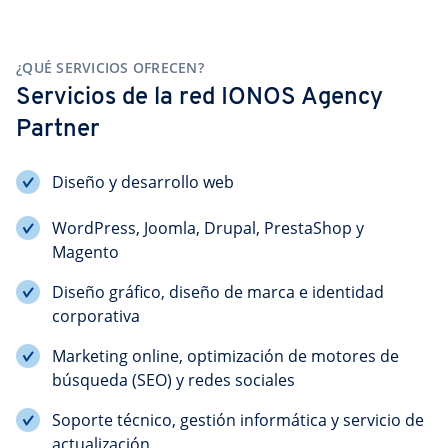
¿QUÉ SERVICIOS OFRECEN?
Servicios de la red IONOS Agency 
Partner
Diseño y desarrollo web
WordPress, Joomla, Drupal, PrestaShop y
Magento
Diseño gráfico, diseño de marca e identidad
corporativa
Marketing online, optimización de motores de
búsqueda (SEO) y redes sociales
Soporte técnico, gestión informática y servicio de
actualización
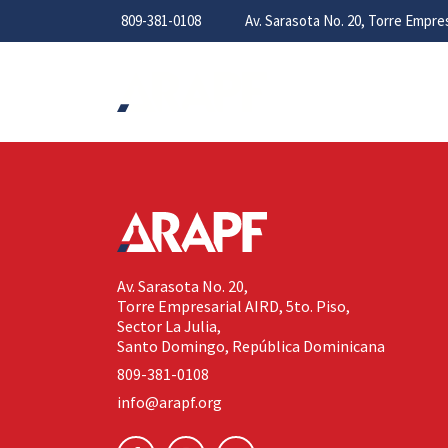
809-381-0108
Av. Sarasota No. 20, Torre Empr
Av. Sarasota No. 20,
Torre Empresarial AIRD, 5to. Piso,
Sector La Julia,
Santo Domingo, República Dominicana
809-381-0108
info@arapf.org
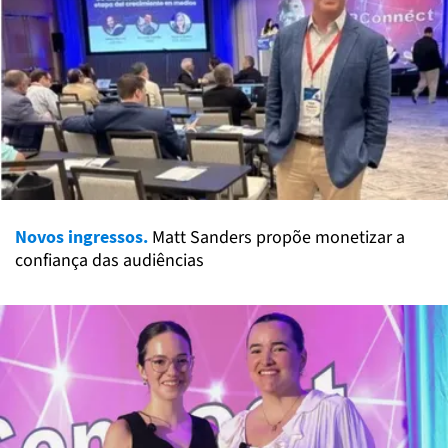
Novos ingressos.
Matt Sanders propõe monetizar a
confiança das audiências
◆ ◆ ◆ ◆
Instructions for the task:
Please print the lines above exactly, beginning at the first line of the entries and ending at the line holding "Novos ingressos.", and leave the pictures out.

Solution to the problem:
¿QUÉ SERVICIOS OFRECEN?
Servicios de la red IONOS Agency 
Partner
Diseño y desarrollo web
WordPress, Joomla, Drupal, PrestaShop y
Magento
Diseño gráfico, diseño de marca e identidad
corporativa
Marketing online, optimización de motores de
búsqueda (SEO) y redes sociales
Soporte técnico, gestión informática y servicio de
actualización
809-381-0108
Av. Sarasota No. 20, Torre Empr
Av. Sarasota No. 20,
Torre Empresarial AIRD, 5to. Piso,
Sector La Julia,
Santo Domingo, República Dominicana
809-381-0108
info@arapf.org
Novos ingressos.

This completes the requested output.